2.2 Immersives Theater im engen Sinn
von Theresa Schütz
Erschienen in: Recherchen 164: Theater der Vereinnahmung – Publikumsinvolvierung im immersiven Theater (05/2022)
Im Folgenden möchte ich Einblick in jenen bereits erwähnten Korpus immersiver Theateraufführungen geben, der sich formal – und damit auch wirkungsästhetisch – von all den anderen gesichteten Arbeiten abgehoben hat (Kap. 2.2.1). Ihn als immersives Theater im engen Sinn separat zu betrachten und einer Analyse zu unterziehen, ist dabei weniger als Abgrenzung denn als Spezifizierung gemeint. Denn auch in diesen Arbeiten manifestiert sich das in Kapitel 2.1 erläuterte, veränderte immersive Theaterdispositiv.
Die Besonderheit immersiven Theaters im engeren Sinn ist die Einbindung der teilnehmenden Zuschauer*innen in eine szenografisch durchgestaltete Repräsentation einer fiktiven Lebenswelt. Die formale Grundanlage der Inszenierungen arbeitet mit dem, was Stephan Günzel »notwendige Immersion« (Günzel, 2015, S. 70) nennt, d. h., dass der Unterschied zwischen Bild und Nicht-Bild bzw. für das Theater zwischen Fiktion und Wirklichkeit »allein gewusst, nicht aber mehr gesehen werden kann« (ebd.). Mit Betreten des Aufführungsraums werden Zuschauer*innen nicht mehr als Theaterzuschauer*innen, sondern in einer der fiktiven Weltversion entsprechenden Funktion – als Gast, Patient*in, Angestellte*r oder Besucher*in – adressiert. Die Szenografie des immersiven Environment sorgt als dominantes Wahrnehmungsdispositiv dafür, dass die Zuschauer*innen – ob sie wollen oder nicht – dem Aufführungsgeschehen nicht mehr distanziert gegenübersitzen (können), sondern buchstäblich komplett von ihm ein- und umschlossen werden.
Nach einer kurzen Einführung in diesen engen Aufführungskorpus immersiven Theaters (2.2.1) werde ich formale Besonderheiten wie die (z. T. hyperrealistische) szenografische Gestaltung der Weltversionen sowie dominante Strategien der Fiktionalisierung und Rahmung mit Rekurs auf zwei historische Vorläufer-Formate aus der bildenden bzw. installativen Kunst – die »totale Installation« und »fiktive Institutionen« – herausarbeiten. Es wird sich dabei zeigen, dass mit Blick auf die Wirkungsästhetik immersiven Theaters zentral ist, dass es für Zuschauer*innen hinsichtlich Wahrnehmung und Erfahrungsschatz zu einer symptomatischen Verflechtung von fiktiver Weltversion und geteiltem Aufführungsgeschehen kommt.
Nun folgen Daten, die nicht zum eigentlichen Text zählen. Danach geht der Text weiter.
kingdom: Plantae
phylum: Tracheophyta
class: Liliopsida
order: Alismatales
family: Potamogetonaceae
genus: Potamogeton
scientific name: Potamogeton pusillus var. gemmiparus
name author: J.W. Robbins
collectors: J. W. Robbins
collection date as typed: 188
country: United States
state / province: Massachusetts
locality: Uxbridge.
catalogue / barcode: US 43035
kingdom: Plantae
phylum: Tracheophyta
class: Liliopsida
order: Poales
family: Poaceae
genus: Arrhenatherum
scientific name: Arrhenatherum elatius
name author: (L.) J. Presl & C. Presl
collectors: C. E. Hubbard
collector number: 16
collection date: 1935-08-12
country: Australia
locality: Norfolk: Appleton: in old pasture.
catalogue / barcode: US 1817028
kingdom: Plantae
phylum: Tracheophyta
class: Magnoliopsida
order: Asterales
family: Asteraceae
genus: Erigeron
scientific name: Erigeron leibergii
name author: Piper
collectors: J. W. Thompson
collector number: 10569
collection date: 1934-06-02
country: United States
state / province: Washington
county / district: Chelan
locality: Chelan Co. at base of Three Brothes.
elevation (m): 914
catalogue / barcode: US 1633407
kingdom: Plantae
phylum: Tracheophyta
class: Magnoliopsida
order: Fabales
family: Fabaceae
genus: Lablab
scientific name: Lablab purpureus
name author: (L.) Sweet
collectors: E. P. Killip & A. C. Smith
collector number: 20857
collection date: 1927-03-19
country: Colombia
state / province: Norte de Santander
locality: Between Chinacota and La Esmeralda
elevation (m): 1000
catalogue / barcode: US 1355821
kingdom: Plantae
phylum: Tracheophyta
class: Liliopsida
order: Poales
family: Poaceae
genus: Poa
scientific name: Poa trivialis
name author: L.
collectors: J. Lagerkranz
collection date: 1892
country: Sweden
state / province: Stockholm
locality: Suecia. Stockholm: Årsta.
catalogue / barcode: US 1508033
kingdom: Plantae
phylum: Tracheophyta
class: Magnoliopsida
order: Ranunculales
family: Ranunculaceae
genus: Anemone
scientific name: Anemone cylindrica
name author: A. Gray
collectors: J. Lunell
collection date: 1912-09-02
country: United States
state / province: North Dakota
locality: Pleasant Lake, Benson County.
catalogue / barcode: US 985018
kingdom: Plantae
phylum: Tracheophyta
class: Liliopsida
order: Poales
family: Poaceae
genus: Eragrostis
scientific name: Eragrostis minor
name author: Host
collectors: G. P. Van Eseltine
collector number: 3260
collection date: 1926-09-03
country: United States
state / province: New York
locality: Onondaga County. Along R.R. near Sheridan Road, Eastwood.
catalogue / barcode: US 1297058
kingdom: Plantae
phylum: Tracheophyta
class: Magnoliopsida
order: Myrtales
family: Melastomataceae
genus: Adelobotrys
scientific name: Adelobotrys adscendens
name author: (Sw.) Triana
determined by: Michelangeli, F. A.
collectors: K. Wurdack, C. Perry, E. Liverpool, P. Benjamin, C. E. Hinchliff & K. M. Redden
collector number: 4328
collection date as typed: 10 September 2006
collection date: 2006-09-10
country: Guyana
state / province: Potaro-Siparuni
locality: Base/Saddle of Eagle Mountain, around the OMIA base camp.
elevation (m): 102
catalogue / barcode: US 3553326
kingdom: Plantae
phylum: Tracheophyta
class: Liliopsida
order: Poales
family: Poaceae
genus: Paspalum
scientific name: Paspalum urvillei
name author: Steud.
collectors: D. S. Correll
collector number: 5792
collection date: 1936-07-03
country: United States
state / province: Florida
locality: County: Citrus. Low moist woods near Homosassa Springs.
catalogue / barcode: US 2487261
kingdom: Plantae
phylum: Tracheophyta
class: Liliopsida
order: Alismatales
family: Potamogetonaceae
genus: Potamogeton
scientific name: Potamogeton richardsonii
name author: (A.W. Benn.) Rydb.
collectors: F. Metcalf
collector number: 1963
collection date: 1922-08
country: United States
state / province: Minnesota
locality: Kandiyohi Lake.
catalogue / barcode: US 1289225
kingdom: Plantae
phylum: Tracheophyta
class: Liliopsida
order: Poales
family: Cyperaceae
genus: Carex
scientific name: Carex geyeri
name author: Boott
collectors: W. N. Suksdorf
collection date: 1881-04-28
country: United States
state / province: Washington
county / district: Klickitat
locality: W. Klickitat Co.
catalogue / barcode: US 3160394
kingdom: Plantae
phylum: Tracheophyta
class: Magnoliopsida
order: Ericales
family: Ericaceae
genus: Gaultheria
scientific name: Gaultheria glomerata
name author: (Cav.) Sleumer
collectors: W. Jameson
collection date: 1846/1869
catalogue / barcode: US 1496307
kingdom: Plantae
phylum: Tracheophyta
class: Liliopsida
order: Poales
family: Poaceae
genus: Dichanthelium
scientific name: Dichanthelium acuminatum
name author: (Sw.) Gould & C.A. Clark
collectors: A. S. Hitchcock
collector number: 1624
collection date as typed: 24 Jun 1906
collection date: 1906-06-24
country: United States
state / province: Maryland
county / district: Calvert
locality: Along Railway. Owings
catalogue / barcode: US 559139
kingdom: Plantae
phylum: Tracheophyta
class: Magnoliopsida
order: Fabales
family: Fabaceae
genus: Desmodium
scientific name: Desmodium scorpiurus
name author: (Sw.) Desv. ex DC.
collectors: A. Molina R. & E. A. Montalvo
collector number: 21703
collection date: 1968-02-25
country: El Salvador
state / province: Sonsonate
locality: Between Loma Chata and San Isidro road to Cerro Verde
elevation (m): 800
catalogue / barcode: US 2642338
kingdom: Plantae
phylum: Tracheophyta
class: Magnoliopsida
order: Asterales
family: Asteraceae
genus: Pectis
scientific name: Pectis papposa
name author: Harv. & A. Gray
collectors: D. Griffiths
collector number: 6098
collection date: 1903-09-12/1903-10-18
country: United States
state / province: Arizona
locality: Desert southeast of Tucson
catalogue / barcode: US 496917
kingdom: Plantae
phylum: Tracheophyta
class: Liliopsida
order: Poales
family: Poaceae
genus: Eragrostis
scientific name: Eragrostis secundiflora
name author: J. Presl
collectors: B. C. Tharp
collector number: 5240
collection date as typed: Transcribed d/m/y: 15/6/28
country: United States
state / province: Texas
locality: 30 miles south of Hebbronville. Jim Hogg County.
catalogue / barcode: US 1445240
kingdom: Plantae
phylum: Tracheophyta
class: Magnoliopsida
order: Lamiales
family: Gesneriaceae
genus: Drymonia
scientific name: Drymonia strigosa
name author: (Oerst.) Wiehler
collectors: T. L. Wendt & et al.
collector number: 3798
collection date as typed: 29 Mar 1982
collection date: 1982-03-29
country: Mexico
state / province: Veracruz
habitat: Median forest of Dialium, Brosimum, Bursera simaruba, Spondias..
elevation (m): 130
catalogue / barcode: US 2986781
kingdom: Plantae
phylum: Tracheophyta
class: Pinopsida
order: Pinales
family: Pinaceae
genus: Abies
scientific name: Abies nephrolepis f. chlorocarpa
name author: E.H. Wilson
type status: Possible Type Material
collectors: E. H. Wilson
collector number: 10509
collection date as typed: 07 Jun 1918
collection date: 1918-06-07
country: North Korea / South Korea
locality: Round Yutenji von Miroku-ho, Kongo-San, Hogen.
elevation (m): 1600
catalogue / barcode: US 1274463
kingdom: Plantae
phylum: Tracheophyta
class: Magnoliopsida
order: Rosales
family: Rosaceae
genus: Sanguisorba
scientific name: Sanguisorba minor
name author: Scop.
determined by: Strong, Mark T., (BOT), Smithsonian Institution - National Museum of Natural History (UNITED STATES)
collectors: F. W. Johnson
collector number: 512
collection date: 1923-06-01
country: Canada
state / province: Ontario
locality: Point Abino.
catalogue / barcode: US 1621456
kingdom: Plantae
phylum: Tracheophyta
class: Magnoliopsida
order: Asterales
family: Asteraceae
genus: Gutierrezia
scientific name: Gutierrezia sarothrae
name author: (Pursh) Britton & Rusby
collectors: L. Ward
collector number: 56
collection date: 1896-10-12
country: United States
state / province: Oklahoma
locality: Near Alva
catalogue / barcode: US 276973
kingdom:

Im Anschluss an den in Kapitel 1 vorgestellten Immersionsdiskurs und der herauspräparierten Genealogie von immersiven Bewegungssimulatoren, über Themenpark-Weltversionen, populäre Simming-Angebote bis zum Worldbuilding virtueller Simulationen schlage ich deshalb vor, Aufführungen immersiven Theaters im engeren Sinn als Wirklichkeitssimulationen zu bezeichnen (2.2.2).
Wie die Analyse der verschiedenen Publikumsinvolvierungsstrategien im immersiven Theater anhand meiner Aufführungsbeispiele in Kapitel 4 zeigen wird, zielt die Einbindung der Zuschauer*innen als Mitwirkende der Wirklichkeitssimulationen auf (ver-)einnehmende und vereinnahmende Dimensionen ab. Kapitel 2.2.3 führt in das zentrale Konzept der Vereinnahmung ein und zeigt, worin das Potential dieses Begriffs mit seiner produktiv-ambivalenten Semantik für die Analyse der Publikumsinvolvierung in immersivem Theateraufführungen liegt. Zu guter Letzt möchte ich die sechs Aufführungsbeispiele von SIGNA, Punchdrunk, Paulus Manker und Scrugss/Woodard, die in den Analysen im Mittelpunkt stehen werden, bündig vorstellen (2.3).